Which lines below contain the word "Mass"? Copy each one.

____ Records shown

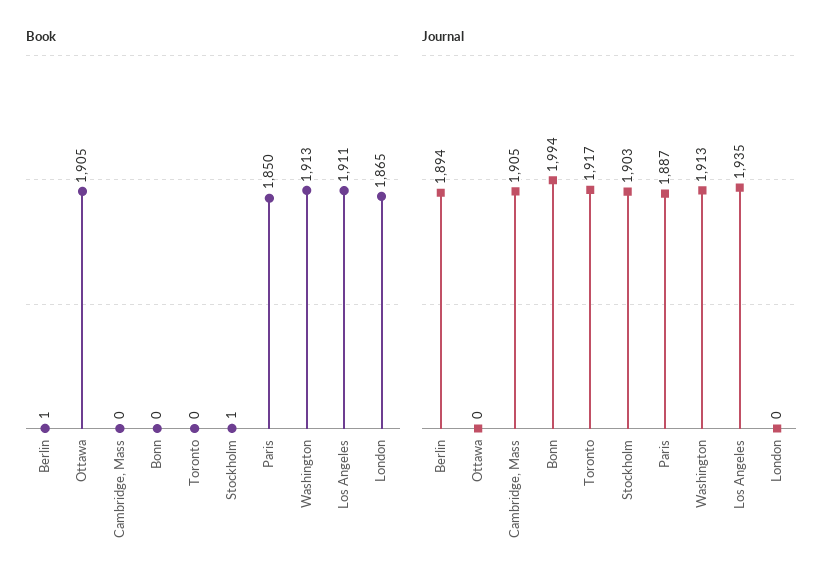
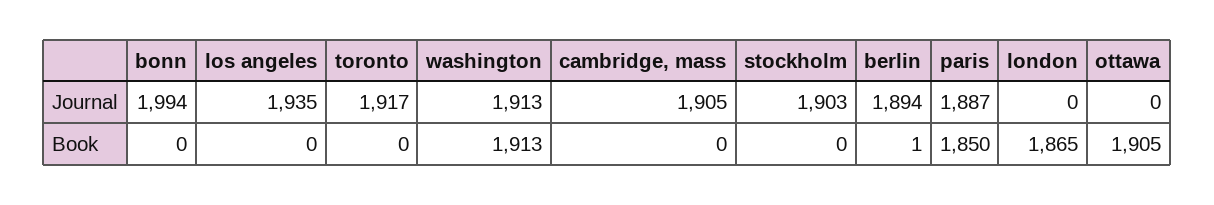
  {
    "Book": {
      "Berlin": 1,
      "Ottawa": 1905,
      "Cambridge, Mass": 0,
      "Bonn": 0,
      "Toronto": 0,
-     "Stockholm": 1,
+     "Stockholm": 0,
      "Paris": 1850,
      "Washington": 1913,
-     "Los Angeles": 1911,
+     "Los Angeles": 0,
      "London": 1865
    },
    "Journal": {
      "Berlin": 1894,
      "Ottawa": 0,
      "Cambridge, Mass": 1905,
      "Bonn": 1994,
      "Toronto": 1917,
      "Stockholm": 1903,
      "Paris": 1887,
      "Washington": 1913,
      "Los Angeles": 1935,
      "London": 0
    }
  }

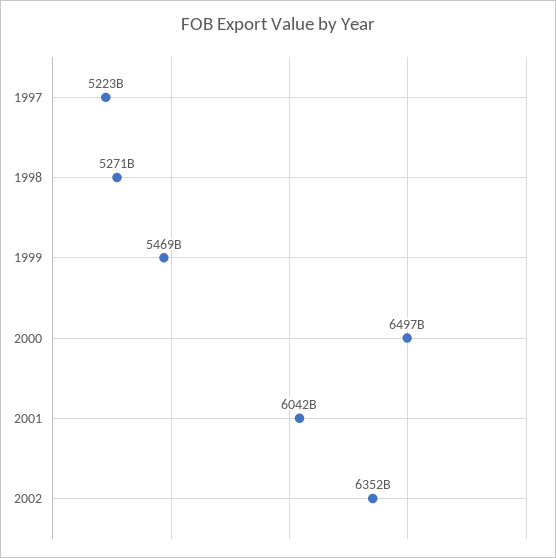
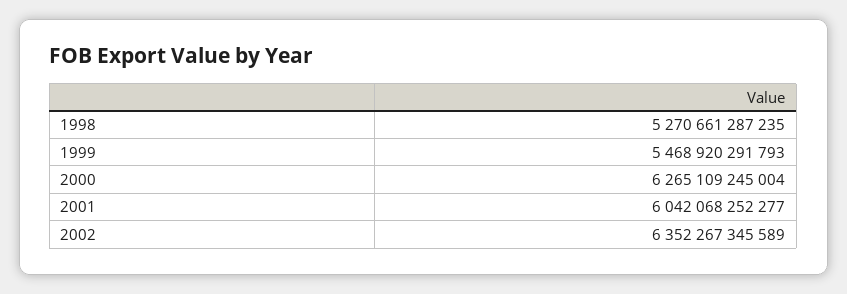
  {
-   "1997": 5223000000000,
    "1998": 5270661287235,
    "1999": 5468920291793,
-   "2000": 6497000000000,
+   "2000": 6265109245004,
    "2001": 6042068252277,
    "2002": 6352267345589
  }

________

▸ **Answer to this task**:
      "Cambridge, Mass": 0,
      "Cambridge, Mass": 1905,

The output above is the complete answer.